The NoEscape ransomware group posted Hawaiʻi Community College to its data leak site, a platform commonly used by cybercriminals to extort victims by threatening to publish stolen data. In their post, the group claimed to have successfully exfiltrated approximately 65 gigabytes of data from the college’s systems. They issued a threat to publicly leak this stolen information if their ransom demands were not met within one week. The emergence of the NoEscape group is a relatively recent development in the ransomware landscape. According to expert analysis, the group was first observed in May 2023, initially advertising its services on the cybercriminal forum known as RAMP. The ransomware itself is assessed as being new and not based on previously leaked or stolen source code from other groups; it is written in the C++ programming language. Despite its novelty, the group had already claimed several victims prior to the attack on the college, including a hospital in Belgium and manufacturing companies in the United States and the Netherlands.

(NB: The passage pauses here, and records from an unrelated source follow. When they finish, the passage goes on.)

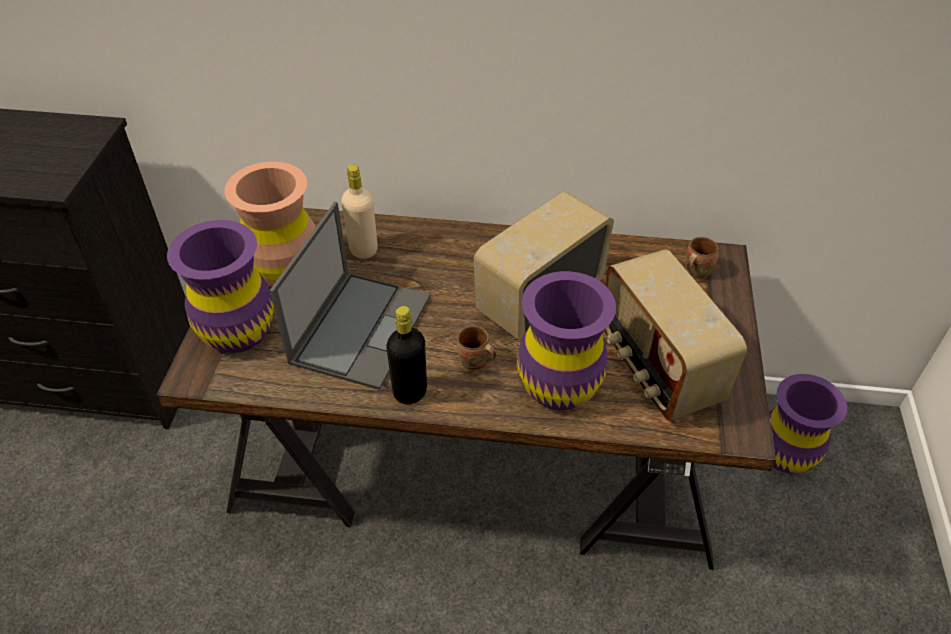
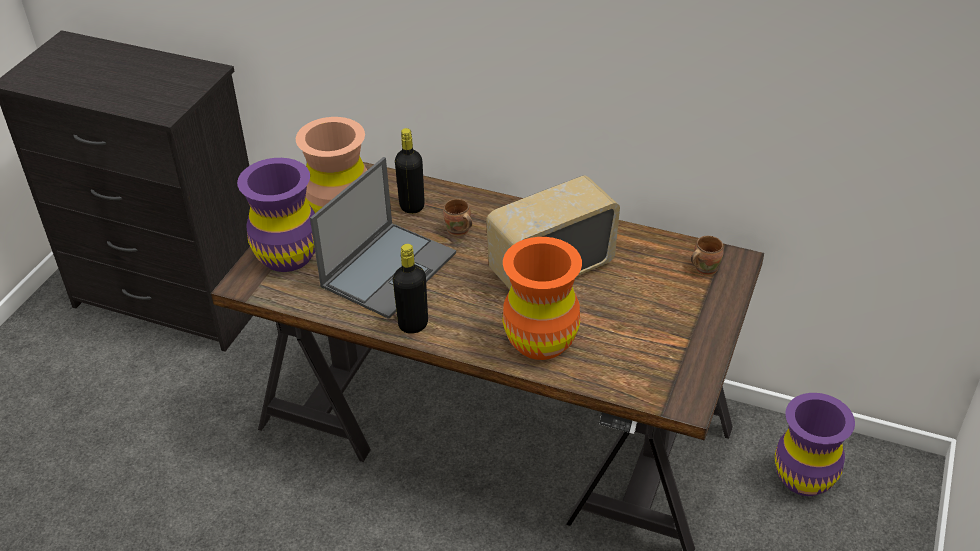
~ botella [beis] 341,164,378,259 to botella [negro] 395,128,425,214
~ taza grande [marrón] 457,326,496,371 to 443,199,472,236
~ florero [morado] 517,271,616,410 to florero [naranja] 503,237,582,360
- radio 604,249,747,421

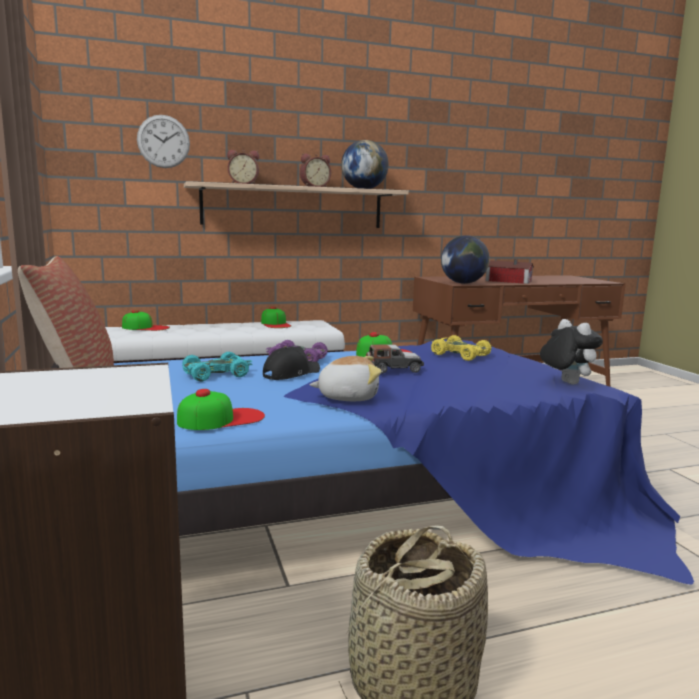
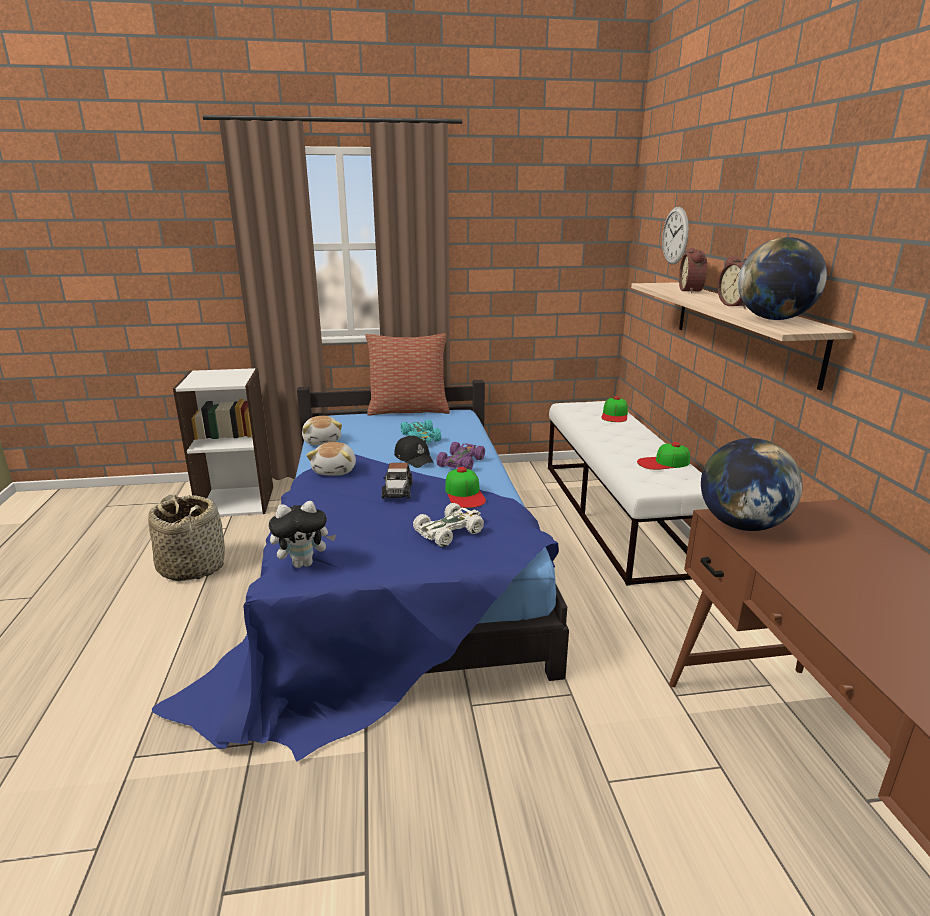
~ gorra 177,389,265,430 to peluche 302,416,342,445
~ coche de juguete [amarillo] 431,335,492,361 to coche de juguete [blanco] 413,503,484,547
- casita 486,259,534,284

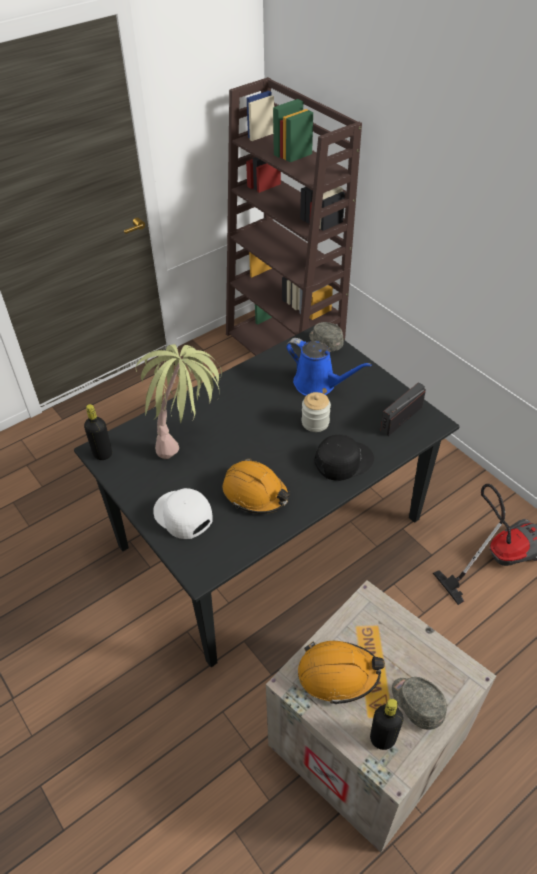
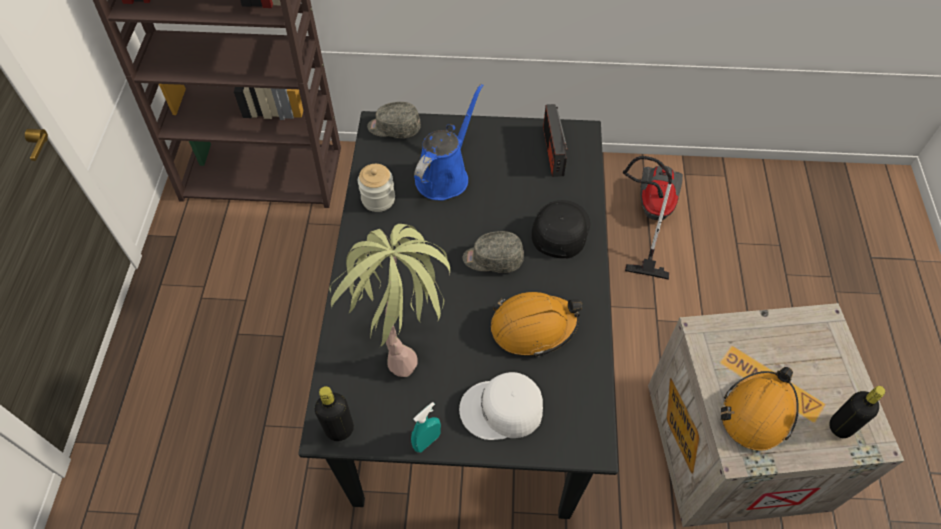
~ regadera [azul] 286,338,372,396 = 414,84,483,201 45 degrees counterclockwise
~ tarro 302,392,331,432 to 358,164,395,212
~ gorra [gris] 392,677,447,730 to 463,231,524,273
+ pulverizador [turquesa] 411,402,441,452

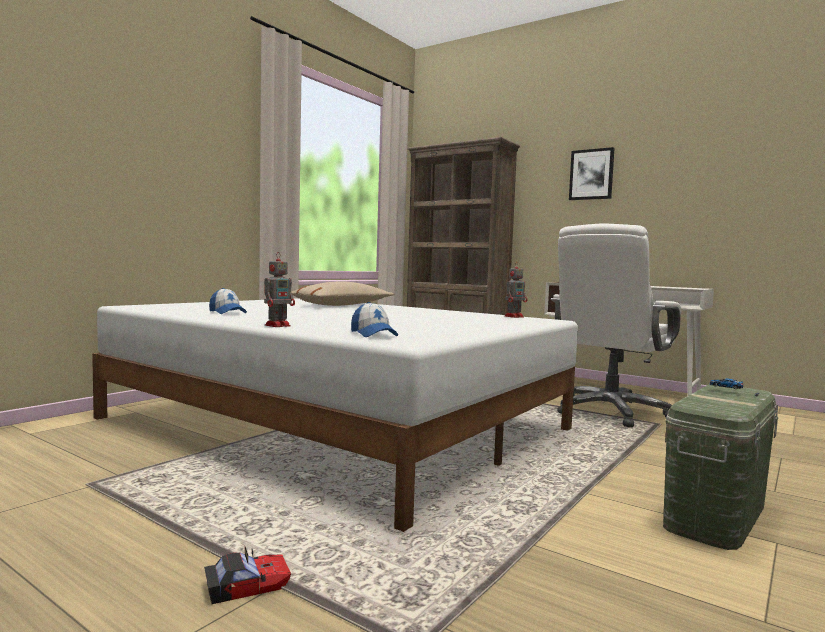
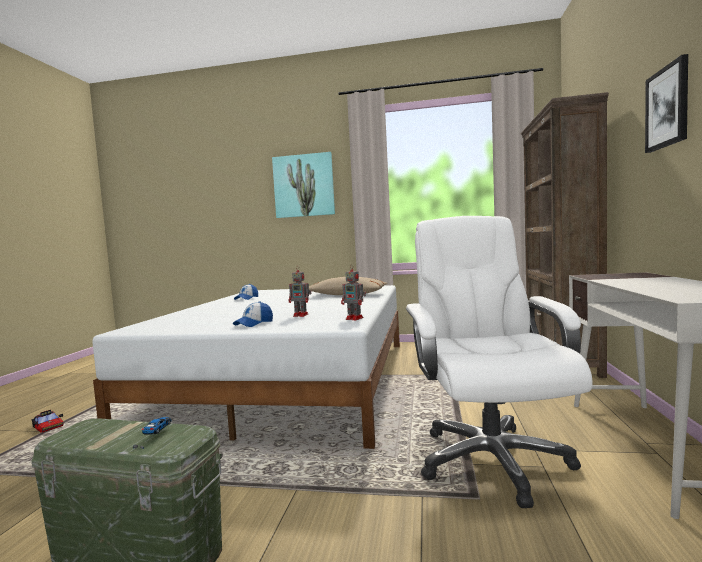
~ robot de juguete 264,253,295,327 to 289,266,312,317
~ gorra 351,302,398,337 to 233,301,273,327
~ silla de oficina [blanco] 551,223,682,427 = 406,216,592,508 75 degrees clockwise
+ cuadro 272,152,335,218

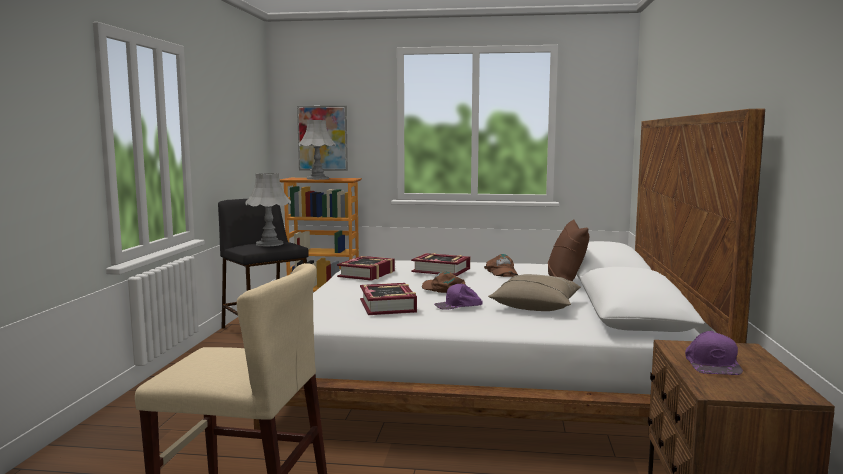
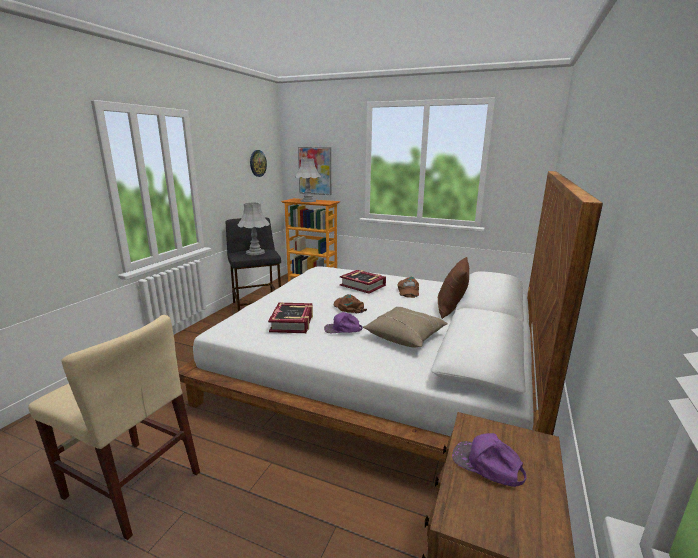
- libro 337,256,395,281
~ gorra [morado] 685,331,743,375 = 452,433,527,487 105 degrees clockwise
+ reloj de pared 250,150,267,177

The incident at Hawaiʻi Community College occurred within a broader context of increasing ransomware attacks targeting the education sector, particularly post-secondary institutions. An expert from cybersecurity firm Emsisoft noted that at least 49 post-secondary schools in the United States had been hit with ransomware in 2023 up to that point, with data stolen in at least 43 of those cases. This statistic includes five schools impacted by the widespread MOVEit file transfer software exploitation, though it was unclear if those would be definitively classified as ransomware incidents. The attack on the Hawaiian college followed several other significant ransomware incidents announced in the weeks prior, affecting universities and colleges in the United Kingdom, Germany, and other parts of the United States. The full impact of the attack on the college’s operations, students, and staff remained unclear from public statements, as officials did not detail which specific systems or services were disrupted beyond the complete network takedown. The primary confirmed consequences were the forced isolation of the campus network and the potential exposure of 65 gigabytes of institutional data as claimed by the threat actors. The investigation, conducted in collaboration with federal law enforcement and cybersecurity professionals, continued following the public disclosure.